▶ **PROBLEMS TO WORK ON**
**A)** In the text on the idea of God, reproduce the passage between "For the next" and "of that man.", inclusive, substituting "momentous" for "portentous".
**B)** Resume the text on the idea of God, picking up after its last sentence.

For the next few days, I want to just pull passages out of his book because I am so in awe that it was brought to me just at the moment I needed it.  Because it is on my Kindle, I do not have page numbers to cite:
 
"...the gravest question before the Church is always God Himself, and the most portentous fact about any man is not what he at a given time may say or do, but what he in his deep heart conceives God to be like.  We tend by a secret law of the soul to move toward our mental image of God.....Were we able to extract from any man a complete answer to the question, "What comes into your mind when you think about God?" we might predict with certainty the spiritual future of that man.
 
"Without doubt, the mightiest thought the mind can entertain is the thought of God, and the weightiest word in any language is its word for God...That our idea of God correspond as nearly as possible to the true being of God is of immense importance to us."
 
"The man who comes to a right belief about God is relieved of ten thousand temporal problems, for he sees at once that these have to do with matters which at the most cannot concern him for very long...The child, the philosopher, and the religionist have all but one question:  "What is God like?"

▶ **DATA SECTION**
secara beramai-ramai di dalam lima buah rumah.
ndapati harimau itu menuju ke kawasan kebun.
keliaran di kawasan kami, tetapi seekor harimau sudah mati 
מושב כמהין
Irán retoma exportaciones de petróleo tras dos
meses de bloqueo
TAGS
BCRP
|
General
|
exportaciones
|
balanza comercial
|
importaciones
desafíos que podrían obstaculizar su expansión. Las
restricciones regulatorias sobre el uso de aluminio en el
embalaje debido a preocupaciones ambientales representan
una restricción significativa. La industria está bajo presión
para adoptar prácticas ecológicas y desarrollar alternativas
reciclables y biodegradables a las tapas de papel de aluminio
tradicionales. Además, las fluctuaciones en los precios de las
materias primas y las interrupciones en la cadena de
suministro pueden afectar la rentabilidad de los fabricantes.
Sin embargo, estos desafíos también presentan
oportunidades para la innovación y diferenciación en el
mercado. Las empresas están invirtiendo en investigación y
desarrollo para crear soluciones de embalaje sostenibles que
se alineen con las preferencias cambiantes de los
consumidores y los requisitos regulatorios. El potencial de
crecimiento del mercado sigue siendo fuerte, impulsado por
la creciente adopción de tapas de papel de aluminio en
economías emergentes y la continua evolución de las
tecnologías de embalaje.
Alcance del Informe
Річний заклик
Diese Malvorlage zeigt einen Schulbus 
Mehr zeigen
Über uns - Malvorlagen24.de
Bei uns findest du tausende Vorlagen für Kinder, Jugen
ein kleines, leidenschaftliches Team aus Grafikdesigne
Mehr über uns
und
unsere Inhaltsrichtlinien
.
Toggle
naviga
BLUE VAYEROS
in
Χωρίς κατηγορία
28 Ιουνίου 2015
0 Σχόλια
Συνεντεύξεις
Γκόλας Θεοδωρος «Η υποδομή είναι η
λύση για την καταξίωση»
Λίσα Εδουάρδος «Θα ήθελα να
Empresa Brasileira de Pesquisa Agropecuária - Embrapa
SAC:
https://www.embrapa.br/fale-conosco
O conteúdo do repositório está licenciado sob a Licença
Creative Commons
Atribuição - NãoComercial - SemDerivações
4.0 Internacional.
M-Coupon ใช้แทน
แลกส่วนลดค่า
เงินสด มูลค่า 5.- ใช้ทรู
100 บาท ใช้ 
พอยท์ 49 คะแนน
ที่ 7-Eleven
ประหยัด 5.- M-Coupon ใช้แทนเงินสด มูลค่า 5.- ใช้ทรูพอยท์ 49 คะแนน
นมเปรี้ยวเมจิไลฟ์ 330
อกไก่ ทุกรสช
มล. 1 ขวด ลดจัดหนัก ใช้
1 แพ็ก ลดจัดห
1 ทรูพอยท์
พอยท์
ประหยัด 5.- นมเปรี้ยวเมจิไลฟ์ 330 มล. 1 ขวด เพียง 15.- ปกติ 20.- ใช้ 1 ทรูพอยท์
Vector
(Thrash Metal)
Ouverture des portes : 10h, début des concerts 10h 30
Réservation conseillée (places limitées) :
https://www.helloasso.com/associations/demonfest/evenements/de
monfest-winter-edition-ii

▶ **ANSWERS FOR THIS EXERCISE**
**A)**
For the next few days, I want to just pull passages out of his book because I am so in awe that it was brought to me just at the moment I needed it.  Because it is on my Kindle, I do not have page numbers to cite:
 
"...the gravest question before the Church is always God Himself, and the most momentous fact about any man is not what he at a given time may say or do, but what he in his deep heart conceives God to be like.  We tend by a secret law of the soul to move toward our mental image of God.....Were we able to extract from any man a complete answer to the question, "What comes into your mind when you think about God?" we might predict with certainty the spiritual future of that man.

**B)**
 
I will continue tomorrow with Tozer's insights.  But the fact that this book appeared on my screen this morning tells me something about the God I know -- He is present at every moment, and where he is, He is acting --- not just an inert observer.  I believe that He Himself has entered into this conversation.

Tuesday, June 11, 2013

A Prophet for Our Time


Someone should remind George Weigel what happened to John the Baptist – and indeed, to all the prophets before him – although I suspect Weigel is well aware of the consequences of his words.

Weigel is the Distinguished Senior Fellow of the Ethics and Public Policy Center in Washington D.C.  So he is not some obscure philosopher hidden away in a university somewhere.  He is “out there,” so to speak, in more than one way.

 In his latest article published this week in the Gulf Pine Catholic, Weigel boldly accuses Obama of blasphemy.  It seems that the President gave an address to Planned Parenthood in its fundraiser on April 26.  Weigel calls Obama’s speech “a line in the sand that those committed to the biblical view of the sanctity of human life cannot ignore – and must challenge.”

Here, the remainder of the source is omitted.